* [Exercise prompt] The response should consist solely of the lines running from the line with "v hezké papírové" to the end of the data, retyped exactly.

━━━━━ Records shown

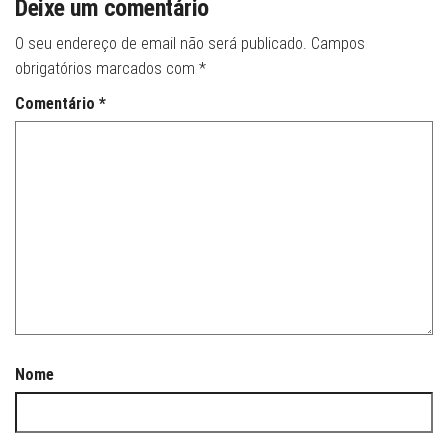
Deixe um comentário
O seu endereço de email não será publicado.
Campos
obrigatórios marcados com
*
Comentário
*
Nome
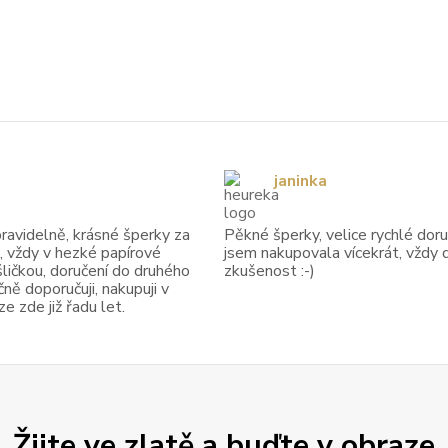
janinka
avidelně, krásné šperky za
Pěkné šperky, velice rychlé doruč
, vždy v hezké papírové
jsem nakupovala vícekrát, vždy 
ličkou, doručení do druhého
zkušenost :-)
ně doporučuji, nakupuji v
 zde již řadu let.
Žijte ve zlatě a buďte v obraze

━━━━━━━━━━

* [Task response]
, vždy v hezké papírové
jsem nakupovala vícekrát, vždy 
ličkou, doručení do druhého
zkušenost :-)
ně doporučuji, nakupuji v
 zde již řadu let.
Žijte ve zlatě a buďte v obraze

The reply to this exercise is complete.